**WHAT TO WORK ON:** Which lines of the entries contain the word "März"? Please list them.

(Records excerpted from a collection)
>>>
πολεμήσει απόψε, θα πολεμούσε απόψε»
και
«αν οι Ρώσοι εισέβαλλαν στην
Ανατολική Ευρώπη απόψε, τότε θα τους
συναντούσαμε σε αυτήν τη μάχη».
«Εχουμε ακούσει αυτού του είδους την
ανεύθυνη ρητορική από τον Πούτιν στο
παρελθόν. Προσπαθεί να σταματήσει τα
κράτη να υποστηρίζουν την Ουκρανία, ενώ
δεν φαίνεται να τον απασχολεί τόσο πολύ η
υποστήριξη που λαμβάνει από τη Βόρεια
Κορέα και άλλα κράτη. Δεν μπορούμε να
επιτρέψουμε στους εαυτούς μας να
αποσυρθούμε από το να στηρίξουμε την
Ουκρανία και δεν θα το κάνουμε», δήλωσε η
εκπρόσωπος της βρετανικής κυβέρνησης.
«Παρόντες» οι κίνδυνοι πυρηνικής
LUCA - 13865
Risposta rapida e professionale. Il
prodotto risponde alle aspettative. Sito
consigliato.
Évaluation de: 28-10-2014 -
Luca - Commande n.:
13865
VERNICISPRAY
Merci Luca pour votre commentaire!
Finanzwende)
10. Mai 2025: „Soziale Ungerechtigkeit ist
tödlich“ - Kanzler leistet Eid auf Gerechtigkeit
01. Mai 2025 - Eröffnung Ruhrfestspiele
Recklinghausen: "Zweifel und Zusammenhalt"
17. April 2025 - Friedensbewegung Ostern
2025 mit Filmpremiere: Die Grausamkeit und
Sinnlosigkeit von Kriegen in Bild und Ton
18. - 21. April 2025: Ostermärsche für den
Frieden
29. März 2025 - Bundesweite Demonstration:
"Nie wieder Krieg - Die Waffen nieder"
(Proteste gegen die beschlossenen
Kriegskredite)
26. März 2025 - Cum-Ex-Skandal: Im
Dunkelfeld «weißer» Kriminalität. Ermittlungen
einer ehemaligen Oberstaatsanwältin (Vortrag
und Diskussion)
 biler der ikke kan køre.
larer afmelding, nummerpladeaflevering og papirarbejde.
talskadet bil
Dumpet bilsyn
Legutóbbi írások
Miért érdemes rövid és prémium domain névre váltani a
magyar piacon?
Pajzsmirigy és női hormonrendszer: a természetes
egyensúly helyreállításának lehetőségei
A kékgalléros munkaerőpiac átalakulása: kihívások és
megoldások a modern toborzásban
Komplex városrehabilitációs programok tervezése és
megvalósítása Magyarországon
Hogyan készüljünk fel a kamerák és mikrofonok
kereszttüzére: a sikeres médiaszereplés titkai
<<<
**TASK OUTPUT:**
29. März 2025 - Bundesweite Demonstration:
26. März 2025 - Cum-Ex-Skandal: Im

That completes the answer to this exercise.